- **Documento**:
Abaixo podemos observar o que o **MAP** de todos os algoritmos é muito baixo, isso nos mostra uma precisão extremamente baixa quando procuramos documentos específicos.

In [93]:
rank_df = pd.DataFrame()
rank_df['Binary'] = [map_binary]
rank_df['TF'] = [map_tf]
rank_df['TF-IDF'] = [map_tfidf]
rank_df['BM25'] = [map_bm25]
rank_df.index+=1
rank_df

Unnamed: 0,Binary,TF,TF-IDF,BM25
1,0.1,0.02,0.18,0.18


#Questão 3
Repita Q2 usando a avaliação multi-nível DCG. Utilize o campo "level" do gabarito para o cálculo do DCG e do idealDCG.

In [0]:
def set_levels(m, d):
  model = [(0, doc) for doc in m if doc not in d]
  dic = [(v, k) for k, v in d.items()]
  
  res = model + dic
  res.sort(reverse=True)
  
  return res

def get_level(d, l):
  for level,doc in l:
    if doc == d:
      return level

def all_docs(bi,tf,tfidf,bm):
  return doc_indexes(bi), doc_indexes(tf), doc_indexes(tfidf), doc_indexes(bm)

- **O pedido**:
Reproduza na íntegra, sem qualquer alteração, o documento sobre a avaliação de algoritmos de busca com MAP e DCG. O material não tem nenhuma relação com isto.

- **Itens**:
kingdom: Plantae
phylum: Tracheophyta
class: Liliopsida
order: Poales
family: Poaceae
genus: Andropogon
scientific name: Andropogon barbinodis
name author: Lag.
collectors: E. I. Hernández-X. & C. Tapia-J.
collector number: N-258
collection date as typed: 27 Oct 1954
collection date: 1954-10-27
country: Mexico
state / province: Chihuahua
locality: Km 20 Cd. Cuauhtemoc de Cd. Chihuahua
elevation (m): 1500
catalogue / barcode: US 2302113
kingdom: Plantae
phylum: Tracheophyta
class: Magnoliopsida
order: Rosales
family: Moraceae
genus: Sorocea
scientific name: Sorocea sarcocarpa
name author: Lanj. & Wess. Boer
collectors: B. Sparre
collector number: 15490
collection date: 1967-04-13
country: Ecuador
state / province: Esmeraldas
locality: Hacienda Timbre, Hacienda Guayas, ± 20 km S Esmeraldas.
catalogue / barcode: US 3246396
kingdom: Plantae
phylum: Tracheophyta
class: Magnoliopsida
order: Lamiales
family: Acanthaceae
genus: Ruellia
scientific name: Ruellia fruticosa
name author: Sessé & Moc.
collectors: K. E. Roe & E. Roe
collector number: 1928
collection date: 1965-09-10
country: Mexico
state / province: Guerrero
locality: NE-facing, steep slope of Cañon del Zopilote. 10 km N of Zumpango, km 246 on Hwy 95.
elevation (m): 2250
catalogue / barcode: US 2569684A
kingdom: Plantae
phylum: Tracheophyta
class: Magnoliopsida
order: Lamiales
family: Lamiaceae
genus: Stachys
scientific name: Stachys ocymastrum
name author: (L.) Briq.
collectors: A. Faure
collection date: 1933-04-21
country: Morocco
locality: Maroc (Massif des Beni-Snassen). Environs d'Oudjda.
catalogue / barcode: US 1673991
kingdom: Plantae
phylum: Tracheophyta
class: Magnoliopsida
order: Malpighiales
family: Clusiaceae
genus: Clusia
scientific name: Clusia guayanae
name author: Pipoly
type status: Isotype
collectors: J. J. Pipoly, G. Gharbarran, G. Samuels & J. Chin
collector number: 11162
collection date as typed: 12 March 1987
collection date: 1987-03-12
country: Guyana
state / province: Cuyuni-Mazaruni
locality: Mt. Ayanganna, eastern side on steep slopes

- **Resposta completa**:
Abaixo podemos observar o que o **MAP** de todos os algoritmos é muito baixo, isso nos mostra uma precisão extremamente baixa quando procuramos documentos específicos.

In [93]:
rank_df = pd.DataFrame()
rank_df['Binary'] = [map_binary]
rank_df['TF'] = [map_tf]
rank_df['TF-IDF'] = [map_tfidf]
rank_df['BM25'] = [map_bm25]
rank_df.index+=1
rank_df

Unnamed: 0,Binary,TF,TF-IDF,BM25
1,0.1,0.02,0.18,0.18


#Questão 3
Repita Q2 usando a avaliação multi-nível DCG. Utilize o campo "level" do gabarito para o cálculo do DCG e do idealDCG.

In [0]:
def set_levels(m, d):
  model = [(0, doc) for doc in m if doc not in d]
  dic = [(v, k) for k, v in d.items()]
  
  res = model + dic
  res.sort(reverse=True)
  
  return res

def get_level(d, l):
  for level,doc in l:
    if doc == d:
      return level

def all_docs(bi,tf,tfidf,bm):
  return doc_indexes(bi), doc_indexes(tf), doc_indexes(tfidf), doc_indexes(bm)